Your assignment: Could you return the data that follows exactly, minus the images?

(Body or hand keypoint data)
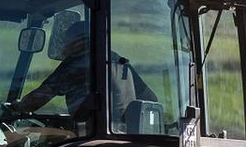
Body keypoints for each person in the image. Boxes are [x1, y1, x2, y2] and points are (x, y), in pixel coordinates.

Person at [13, 21, 157, 126]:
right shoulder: (117, 60)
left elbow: (41, 96)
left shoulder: (77, 62)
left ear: (72, 41)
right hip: (120, 132)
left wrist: (17, 107)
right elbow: (150, 97)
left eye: (65, 42)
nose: (64, 47)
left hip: (91, 131)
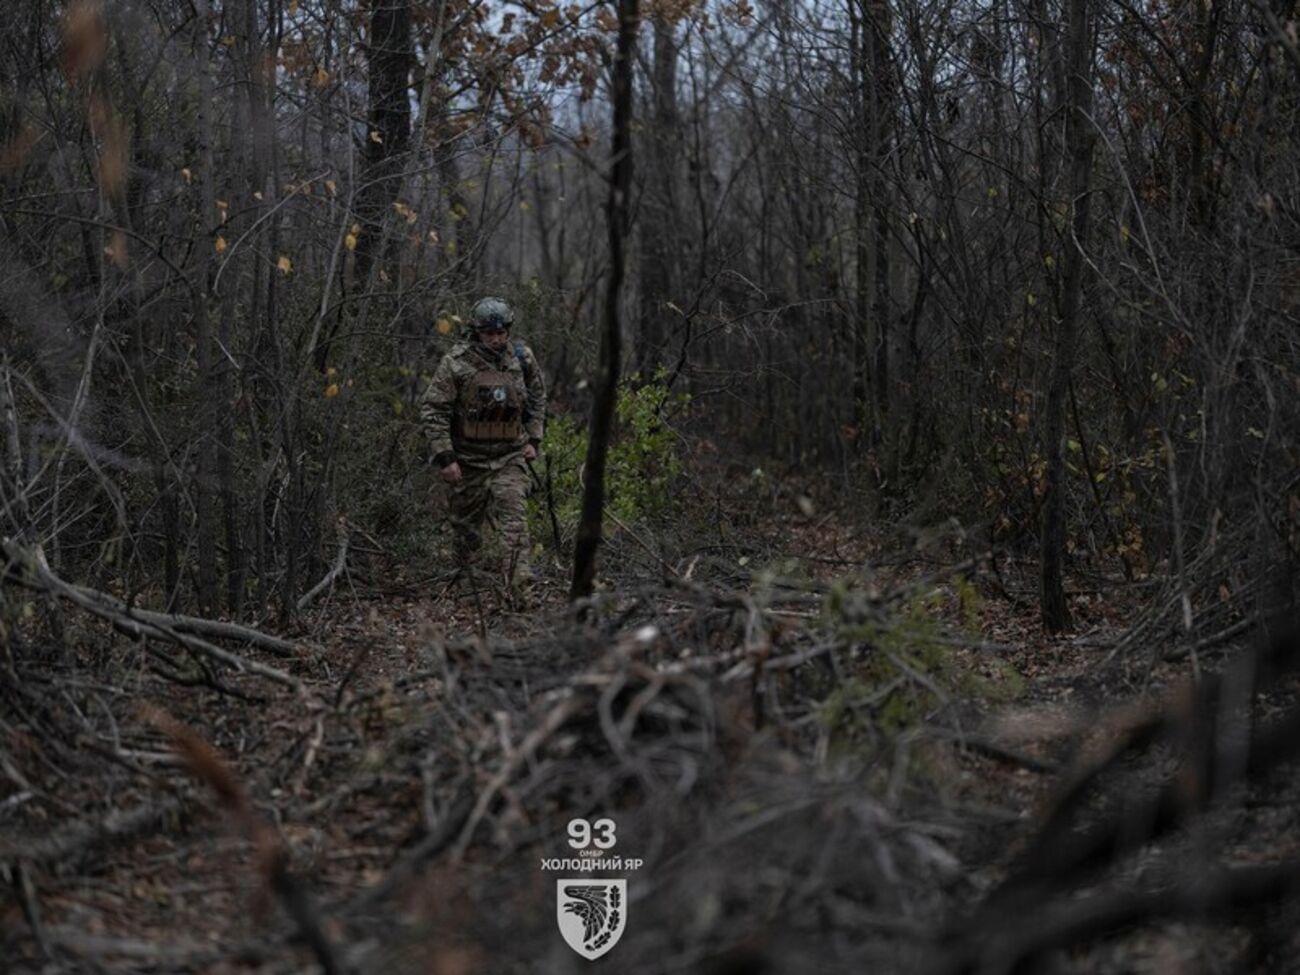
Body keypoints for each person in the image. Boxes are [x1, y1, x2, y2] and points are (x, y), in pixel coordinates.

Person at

Exercise solution:
Body keypoints for each person in the image. Boxes are [x1, y1, x2, y2] and points are (x, y), in pixel coordinates.

Person at [13, 21, 157, 126]:
right shoulder: (117, 60)
left elbow: (41, 96)
left shoulder: (77, 62)
left ear: (72, 41)
right hip: (120, 132)
left wrist: (17, 107)
right elbow: (150, 97)
left eye: (65, 42)
nose: (64, 47)
left hip: (91, 131)
Body keypoints for each person in the image. Boxes are [x1, y1, x2, y2] and points are (x, y), in pixel coordinates.

Person at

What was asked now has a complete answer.